Der Comic liest sich wie ein rauschartiger Versuch, sich selbst klar zu werden über die Widersprüche und Schönheiten einer Beziehung – und Peeters bestätigt, dass er ihn in nur drei Monaten gezeichnet hat. Doch die Komplexität der Erzählung hat unter dieser Eile nicht gelitten: In einer verschachtelten Zeitkonstruktion werden Momentaufnahmen, Fantasien, Reflexionen verknüpft. Eingelassen in die autobiografische Erzählung sind teils kurze, teils mehrseitige Fantasiesequenzen wie die lange Unterhaltung mit einem etwas geschwätzigen, aber scharfsinnigen Mammut, das Fred hart in die Mangel nimmt.

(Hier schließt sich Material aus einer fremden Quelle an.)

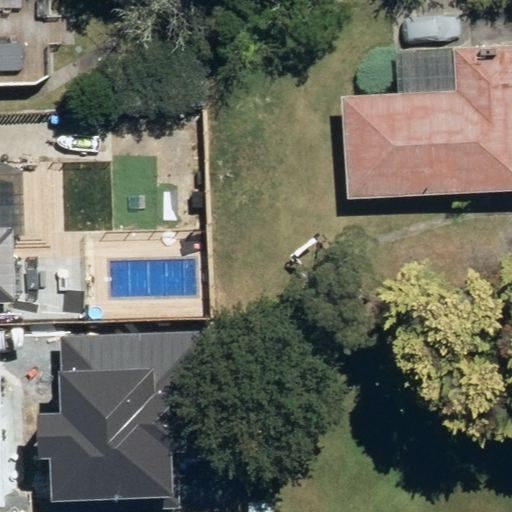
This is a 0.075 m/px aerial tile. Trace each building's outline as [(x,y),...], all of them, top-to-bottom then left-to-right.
[(55,0),(0,0),(0,82),(54,83),(55,0)] [(511,31),(478,33),(480,85),(351,91),(356,190),(511,182),(511,31)] [(209,113),(116,111),(114,232),(207,233),(209,113)] [(0,147),(0,304),(50,305),(51,230),(17,230),(18,148),(0,147)] [(0,500),(17,501),(17,391),(33,391),(33,329),(33,317),(0,317),(0,500)] [(138,429),(138,405),(232,405),(232,329),(33,329),(33,391),(33,405),(33,429),(138,429)] [(61,511),(61,477),(26,477),(26,511),(61,511)]
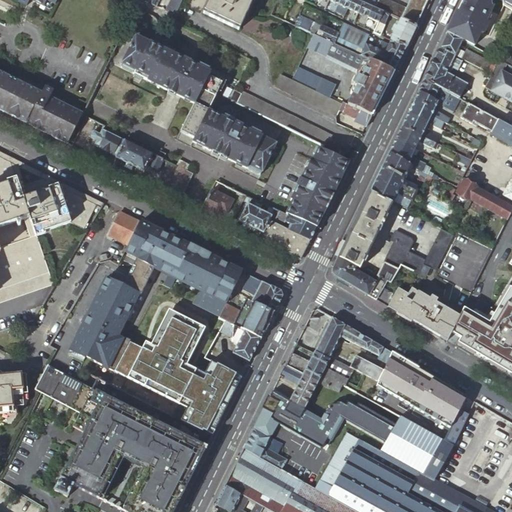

"Man leidet psychisch", versucht Fred dem Mammut die Krankheit zu erklären: "Man leidet am Paradox! Es ist eine körperliche Krankheit, die an das Unantastbarste des Menschen rührt... die Liebe... Sie produziert Liebesbehinderte!" Es ist Peeters’ Kunststück, zugleich dieses Leiden und eine intensive Liebesbeziehung darzustellen: "Ich weiß, dass diese Beziehung über alle vorherigen hinausgeht, weil sie lebt, uns trägt, weil sie uns ihren unvorhersehbaren Rhythmus aufzwingt ohne nachzulassen." Und doch beschränkt sich seine Erzählung keineswegs auf die Momente, die direkt mit der Krankheit verbunden sind. Viele Unsicherheiten und Fremdheiten sind einfach die einer neuen Beziehung – und der ersten Annäherung an die Welt und Reaktionen eines Kindes. Das rettet Peeters’ Figuren vor schematischer Einfachheit: Es geht nicht um zwei Aidskranke, es geht um Cati und ihren Sohn.
Zwar ist es streckenweise strapaziös, den sich immer weiter nach innen schraubenden Selbsterforschungen Peeters’ zu folgen. Doch Anstrengung lohnt sich, denn dieser Einblick in die kleine Welt dieser Krankheit wischt die gängigen Betroffenheitsfloskeln und Vorurteile einfach weg. "Für mich", schreibt Peeters, "hatten sich die Tore zu einer ungeahnten Welt geöffnet, fern der gesellschaftlichen Klischees, der Skandalgeschichten und der voreiligen Verurteilungen."
Blaue Pillen
ist kein pädagogisch wertvoller Aufklärungscomic.